Stadtleben | aus FALTER 47/00 vom 22.11.2000

Okay, über die Bäckereiverkäuferin, die nach der Verfrachtung von Bauernkrapfen ins Papiersackerl die Gebäckzange regelmäßig abschleckt, haben wir uns bereits an dieser Stelle ausgelassen. Auch der Supermarktkassierer, der, bevor er die Waren über den Scanner zieht gerne mal in seinen Handrücken rotzt, hatte bereits seinen Auftritt im Stadtrand. Und dass man bei manchen Eissalons wegen Fäkalbakterien im Eis eher aufpassen sollte, ist gerade weniger aktuell.
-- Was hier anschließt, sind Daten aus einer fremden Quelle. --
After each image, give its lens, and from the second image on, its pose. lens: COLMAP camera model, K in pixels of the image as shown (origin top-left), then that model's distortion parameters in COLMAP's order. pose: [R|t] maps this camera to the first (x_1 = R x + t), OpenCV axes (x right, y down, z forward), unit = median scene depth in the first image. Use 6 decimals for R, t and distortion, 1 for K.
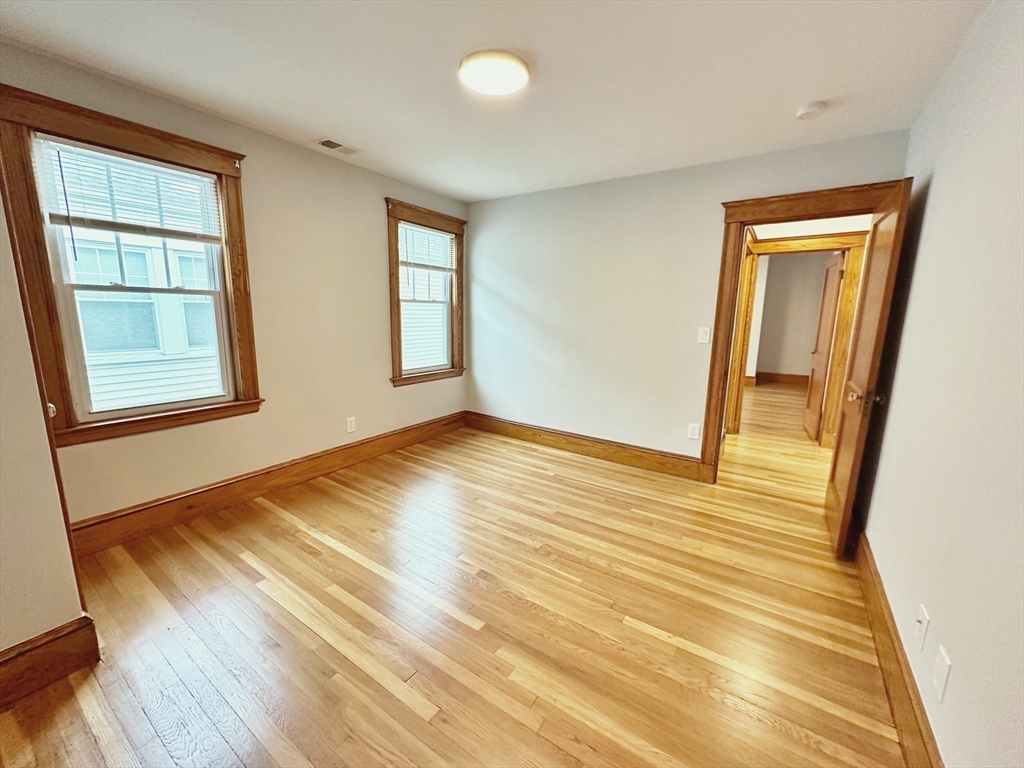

Aktuell ist hingegen die Alarmmeldung der Wiener Arbeiterkammer Sushi betreffend: In der aktuellen Ausgabe von "Format" wird berichtet, dass Takeaway-Rohfisch - je nach Herkunft - teilweise ziemlich eklig sein kann. Lediglich sechs von sechzehn Wiener Proben waren nämlich hygienisch einwandfrei. Gesundheitsschädliches Sushi mit Eiter- und/oder Popokeimen gab es unter anderem beim beliebten Naschmarkt-Sushisalon "Toko-Ri", bei "Running Sushi" in der Josefstadt und - wer hätte das gedacht? - bei Meinl am Graben. Jawoll! Aber bevor Sie sich jetzt komplett ekeln, sollten Sie beim nächsten Barbesuch lieber schauen, wer vor Ihnen bereits seine Finger in der Nüsschen-Schale hatte. Und wo sich die betreffenden Personen vielleicht vorher nicht die Hände gewaschen haben. Hmm, lecker. C. W.